Not sure if anyone else pointed this out specifically, but the idea of doing a checksum, then encrypting, is flawed. An attacker will know that there is a checksum there and be able to automatically detect successful decryption of data simply by checking the checksum.

For my most sensitive information I store it in a custom developed solution that works similar to LUKS.

Secrets are encrypted with an unknown completely random key. The random key is encrypted with my account’s public key, and can only be decrypted by my account’s private key. This means I can setup a multi-user system to access the same secrets each with their own keys.

My private key is encrypted with a password.
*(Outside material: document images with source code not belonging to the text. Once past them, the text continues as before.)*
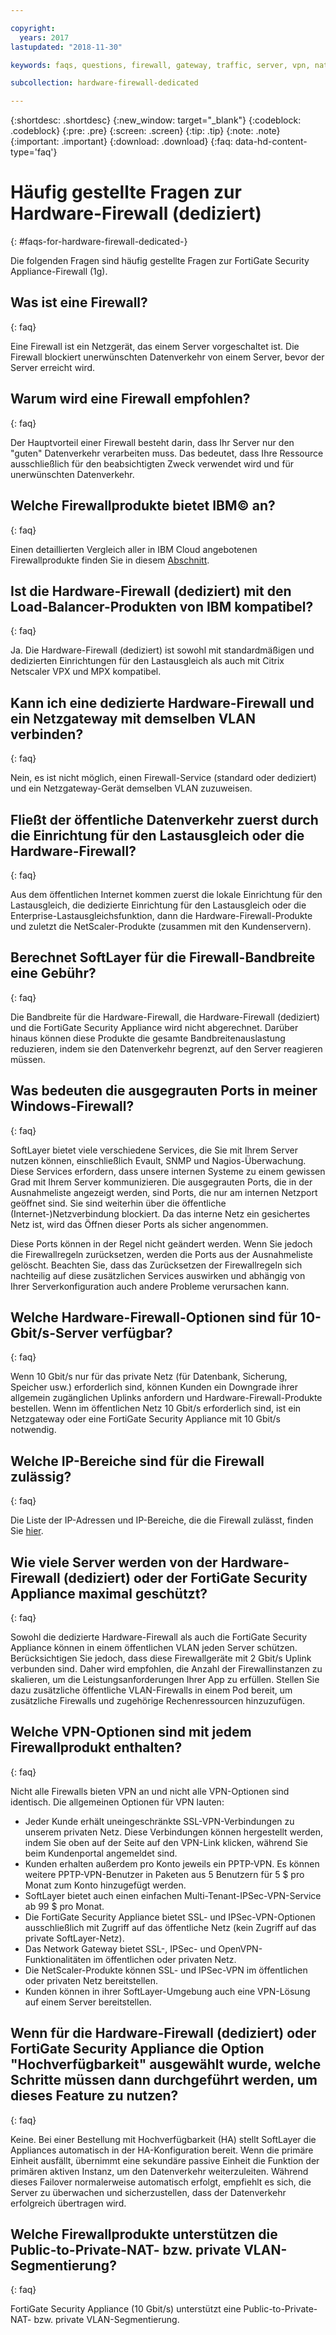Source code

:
 ```yaml
---

copyright:
  years: 2017
lastupdated: "2018-11-30"

keywords: faqs, questions, firewall, gateway, traffic, server, vpn, nat

subcollection: hardware-firewall-dedicated

---
```


{:shortdesc: .shortdesc}
{:new_window: target="_blank"}
{:codeblock: .codeblock}
{:pre: .pre}
{:screen: .screen}
{:tip: .tip}
{:note: .note}
{:important: .important}
{:download: .download}
{:faq: data-hd-content-type='faq'}

# Häufig gestellte Fragen zur Hardware-Firewall (dediziert)
{: #faqs-for-hardware-firewall-dedicated-}

Die folgenden Fragen sind häufig gestellte Fragen zur FortiGate Security Appliance-Firewall (1g).

## Was ist eine Firewall?
{: faq}

Eine Firewall ist ein Netzgerät, das einem Server vorgeschaltet ist. Die Firewall blockiert unerwünschten Datenverkehr von einem Server, bevor der Server erreicht wird.

## Warum wird eine Firewall empfohlen?
{: faq}

Der Hauptvorteil einer Firewall besteht darin, dass Ihr Server nur den "guten" Datenverkehr verarbeiten muss. Das bedeutet, dass Ihre Ressource ausschließlich für den beabsichtigten Zweck verwendet wird und für unerwünschten Datenverkehr.

## Welche Firewallprodukte bietet IBM© an?
{: faq}

Einen detaillierten Vergleich aller in IBM Cloud angebotenen Firewallprodukte finden Sie in diesem [Abschnitt](/docs/infrastructure/fortigate-10g?topic=fortigate-10g-exploring-firewalls).

## Ist die Hardware-Firewall (dediziert) mit den Load-Balancer-Produkten von IBM kompatibel?
{: faq}

Ja. Die Hardware-Firewall (dediziert) ist sowohl mit standardmäßigen und dedizierten Einrichtungen für den Lastausgleich als auch mit Citrix Netscaler VPX und MPX kompatibel.

## Kann ich eine dedizierte Hardware-Firewall und ein Netzgateway mit demselben VLAN verbinden?
{: faq}

Nein, es ist nicht möglich, einen Firewall-Service (standard oder dediziert) und ein Netzgateway-Gerät demselben VLAN zuzuweisen.

## Fließt der öffentliche Datenverkehr zuerst durch die Einrichtung für den Lastausgleich oder die Hardware-Firewall?
{: faq}

Aus dem öffentlichen Internet kommen zuerst die lokale Einrichtung für den Lastausgleich, die dedizierte Einrichtung für den Lastausgleich oder die Enterprise-Lastausgleichsfunktion, dann die Hardware-Firewall-Produkte und zuletzt die NetScaler-Produkte (zusammen mit den Kundenservern).

## Berechnet SoftLayer für die Firewall-Bandbreite eine Gebühr?
{: faq}

Die Bandbreite für die Hardware-Firewall, die Hardware-Firewall (dediziert) und die FortiGate Security Appliance wird nicht abgerechnet.  Darüber hinaus können diese Produkte die gesamte Bandbreitenauslastung reduzieren, indem sie den Datenverkehr begrenzt, auf den Server reagieren müssen.

## Was bedeuten die ausgegrauten Ports in meiner Windows-Firewall?
{: faq}

SoftLayer bietet viele verschiedene Services, die Sie mit Ihrem Server nutzen können, einschließlich Evault, SNMP und Nagios-Überwachung. Diese Services erfordern, dass unsere internen Systeme zu einem gewissen Grad mit Ihrem Server kommunizieren. Die ausgegrauten Ports, die in der Ausnahmeliste angezeigt werden, sind Ports, die nur am internen Netzport geöffnet sind. Sie sind weiterhin über die öffentliche (Internet-)Netzverbindung blockiert. Da das interne Netz ein gesichertes Netz ist, wird das Öffnen dieser Ports als sicher angenommen.

Diese Ports können in der Regel nicht geändert werden. Wenn Sie jedoch die Firewallregeln zurücksetzen, werden die Ports aus der Ausnahmeliste gelöscht. Beachten Sie, dass das Zurücksetzen der Firewallregeln sich nachteilig auf diese zusätzlichen Services auswirken und abhängig von Ihrer Serverkonfiguration auch andere Probleme verursachen kann.

## Welche Hardware-Firewall-Optionen sind für 10-Gbit/s-Server verfügbar?
{: faq}

Wenn 10 Gbit/s nur für das private Netz (für Datenbank, Sicherung, Speicher usw.) erforderlich sind, können Kunden ein Downgrade ihrer allgemein zugänglichen Uplinks anfordern und Hardware-Firewall-Produkte bestellen. Wenn im öffentlichen Netz 10 Gbit/s erforderlich sind, ist ein Netzgateway oder eine FortiGate Security Appliance mit 10 Gbit/s notwendig.

## Welche IP-Bereiche sind für die Firewall zulässig?
{: faq}

Die Liste der IP-Adressen und IP-Bereiche, die die Firewall zulässt, finden Sie [hier](/docs/infrastructure/hardware-firewall-dedicated?topic=hardware-firewall-dedicated-ibm-cloud-ip-ranges).

## Wie viele Server werden von der Hardware-Firewall (dediziert) oder der FortiGate Security Appliance maximal geschützt?
{: faq}

Sowohl die dedizierte Hardware-Firewall als auch die FortiGate Security Appliance können in einem öffentlichen VLAN jeden Server schützen.  Berücksichtigen Sie jedoch, dass diese Firewallgeräte mit 2 Gbit/s Uplink verbunden sind. Daher wird empfohlen, die Anzahl der Firewallinstanzen zu skalieren, um die Leistungsanforderungen Ihrer App zu erfüllen. Stellen Sie dazu zusätzliche öffentliche VLAN-Firewalls in einem Pod bereit, um zusätzliche Firewalls und zugehörige Rechenressourcen hinzuzufügen.

## Welche VPN-Optionen sind mit jedem Firewallprodukt enthalten?
{: faq}

Nicht alle Firewalls bieten VPN an und nicht alle VPN-Optionen sind identisch.  Die allgemeinen Optionen für VPN lauten:

* Jeder Kunde erhält uneingeschränkte SSL-VPN-Verbindungen zu unserem privaten Netz. Diese Verbindungen können hergestellt werden, indem Sie oben auf der Seite auf den VPN-Link klicken, während Sie beim Kundenportal angemeldet sind.
* Kunden erhalten außerdem pro Konto jeweils ein PPTP-VPN. Es können weitere PPTP-VPN-Benutzer in Paketen aus 5 Benutzern für 5 $ pro Monat zum Konto hinzugefügt werden.
* SoftLayer bietet auch einen einfachen Multi-Tenant-IPSec-VPN-Service ab 99 $ pro Monat.
* Die FortiGate Security Appliance bietet SSL- und IPSec-VPN-Optionen ausschließlich mit Zugriff auf das öffentliche Netz (kein Zugriff auf das private SoftLayer-Netz).
* Das Network Gateway bietet SSL-, IPSec- und OpenVPN-Funktionalitäten im öffentlichen oder privaten Netz.
* Die NetScaler-Produkte können SSL- und IPSec-VPN im öffentlichen oder privaten Netz bereitstellen.
* Kunden können in ihrer SoftLayer-Umgebung auch eine VPN-Lösung auf einem Server bereitstellen.

## Wenn für die Hardware-Firewall (dediziert) oder FortiGate Security Appliance die Option "Hochverfügbarkeit" ausgewählt wurde, welche Schritte müssen dann durchgeführt werden, um dieses Feature zu nutzen?
{: faq}

Keine. Bei einer Bestellung mit Hochverfügbarkeit (HA) stellt SoftLayer die Appliances automatisch in der HA-Konfiguration bereit.  Wenn die primäre Einheit ausfällt, übernimmt eine sekundäre passive Einheit die Funktion der primären aktiven Instanz, um den Datenverkehr weiterzuleiten.  Während dieses Failover normalerweise automatisch erfolgt, empfiehlt es sich, die Server zu überwachen und sicherzustellen, dass der Datenverkehr erfolgreich übertragen wird.

## Welche Firewallprodukte unterstützen die Public-to-Private-NAT- bzw. private VLAN-Segmentierung?
{: faq}

FortiGate Security Appliance (10 Gbit/s) unterstützt eine Public-to-Private-NAT- bzw. private VLAN-Segmentierung.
So to unlock the secret you need my private key + a password, and my auth details. The system then on my behalf decrypts the root secret, then decrypts the data I want to retrieve and gives it back to me, never do I have access to the actual root secret.

Care is taken to ensure this root secret is protected when it’s decrypted and nulled out of memory at the end. The client can only access the system over a network using an RPC, direct access to the box that houses the data is not permitted. etc.

Finally, the system that houses the data is running on an encrypted filesystem (LUKS) that needs to be unlocked each boot.

walterbleach · March 11, 2024, 3:13am

And I don’t want to spend $100 on another computer just to store my passwords, I should be able to do it on a $2 ucontroller. It’s not a far fetched idea.

gnif · March 11, 2024, 3:14am

Not at all, just giving you ideas as to a working solution. What you’re talking about is essentally a HSM (Hardware Security Module)

walterbleach · March 11, 2024, 10:06am

Woah Good point!

All good points!

I was just responding to earlier posts mentioning that they don’t understand my reasoning.